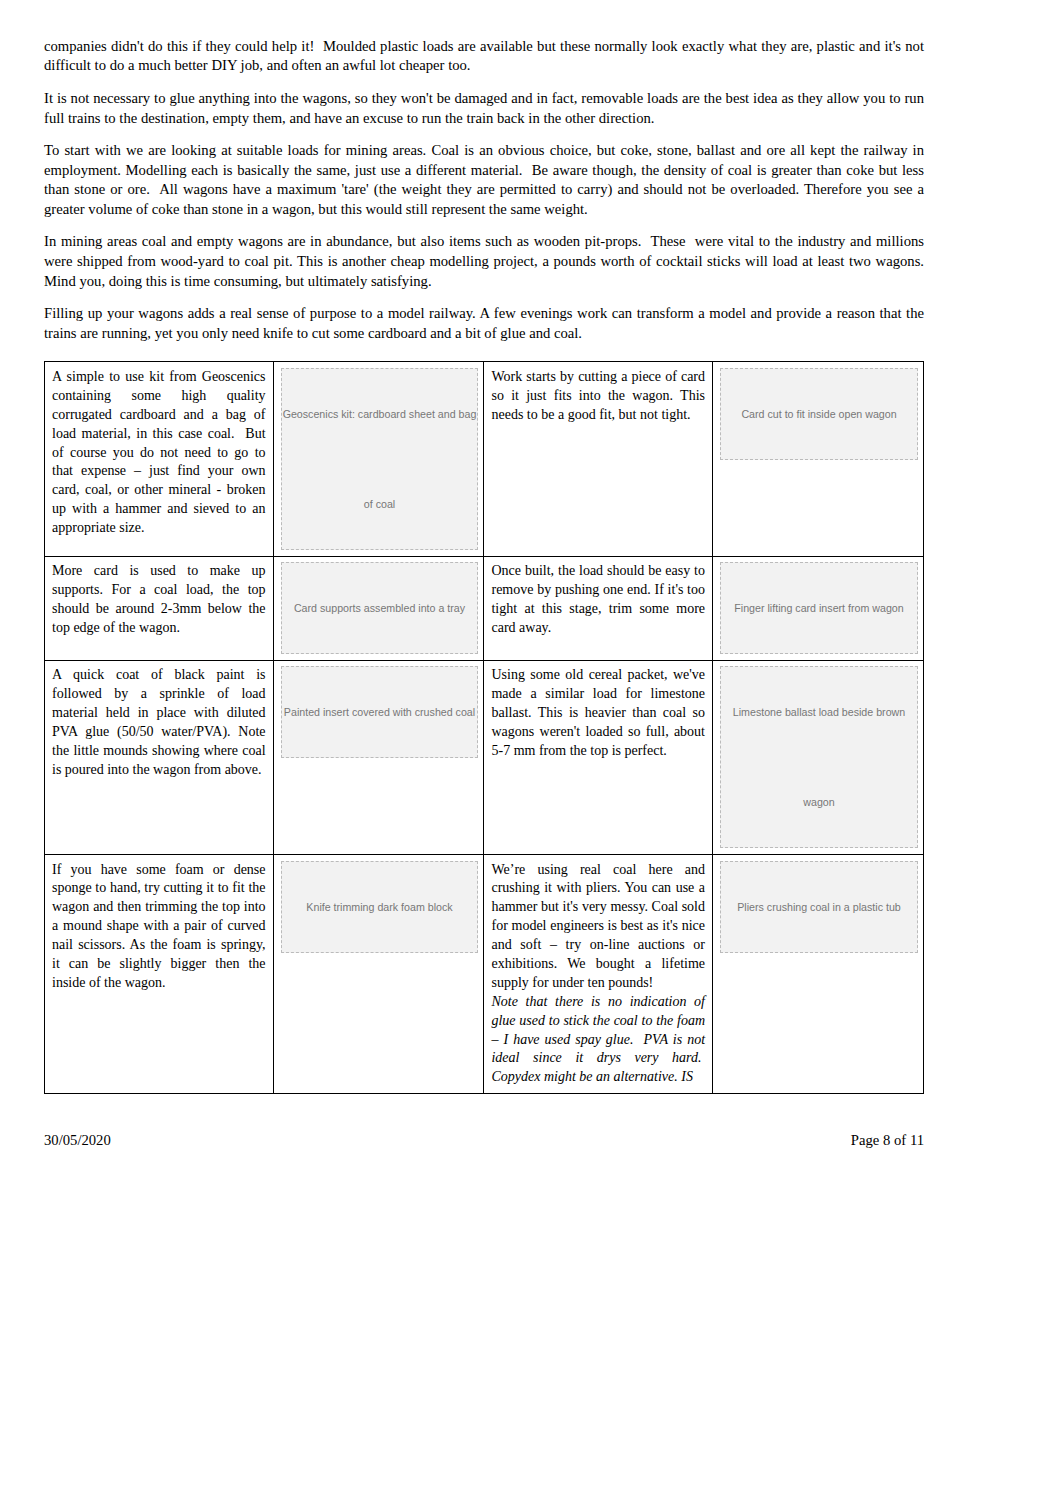companies didn't do this if they could help it! Moulded plastic loads are available but these normally look exactly what they are, plastic and it's not difficult to do a much better DIY job, and often an awful lot cheaper too.
It is not necessary to glue anything into the wagons, so they won't be damaged and in fact, removable loads are the best idea as they allow you to run full trains to the destination, empty them, and have an excuse to run the train back in the other direction.
To start with we are looking at suitable loads for mining areas. Coal is an obvious choice, but coke, stone, ballast and ore all kept the railway in employment. Modelling each is basically the same, just use a different material. Be aware though, the density of coal is greater than coke but less than stone or ore. All wagons have a maximum 'tare' (the weight they are permitted to carry) and should not be overloaded. Therefore you see a greater volume of coke than stone in a wagon, but this would still represent the same weight.
In mining areas coal and empty wagons are in abundance, but also items such as wooden pit-props. These were vital to the industry and millions were shipped from wood-yard to coal pit. This is another cheap modelling project, a pounds worth of cocktail sticks will load at least two wagons. Mind you, doing this is time consuming, but ultimately satisfying.
Filling up your wagons adds a real sense of purpose to a model railway. A few evenings work can transform a model and provide a reason that the trains are running, yet you only need knife to cut some cardboard and a bit of glue and coal.
| A simple to use kit from Geoscenics containing some high quality corrugated cardboard and a bag of load material, in this case coal. But of course you do not need to go to that expense – just find your own card, coal, or other mineral - broken up with a hammer and sieved to an appropriate size. | Geoscenics kit: cardboard sheet and bag of coal | Work starts by cutting a piece of card so it just fits into the wagon. This needs to be a good fit, but not tight. | Card cut to fit inside open wagon |
| More card is used to make up supports. For a coal load, the top should be around 2-3mm below the top edge of the wagon. | Card supports assembled into a tray | Once built, the load should be easy to remove by pushing one end. If it's too tight at this stage, trim some more card away. | Finger lifting card insert from wagon |
| A quick coat of black paint is followed by a sprinkle of load material held in place with diluted PVA glue (50/50 water/PVA). Note the little mounds showing where coal is poured into the wagon from above. | Painted insert covered with crushed coal | Using some old cereal packet, we've made a similar load for limestone ballast. This is heavier than coal so wagons weren't loaded so full, about 5-7 mm from the top is perfect. | Limestone ballast load beside brown wagon |
| If you have some foam or dense sponge to hand, try cutting it to fit the wagon and then trimming the top into a mound shape with a pair of curved nail scissors. As the foam is springy, it can be slightly bigger then the inside of the wagon. | Knife trimming dark foam block | We’re using real coal here and crushing it with pliers. You can use a hammer but it's very messy. Coal sold for model engineers is best as it's nice and soft – try on-line auctions or exhibitions. We bought a lifetime supply for under ten pounds! Note that there is no indication of glue used to stick the coal to the foam – I have used spay glue. PVA is not ideal since it drys very hard. Copydex might be an alternative. IS | Pliers crushing coal in a plastic tub |
30/05/2020 Page 8 of 11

**Task statement:**
From the records above, state how many lines contain the word "your", and leave out everything else.

**Answer for the task:**
2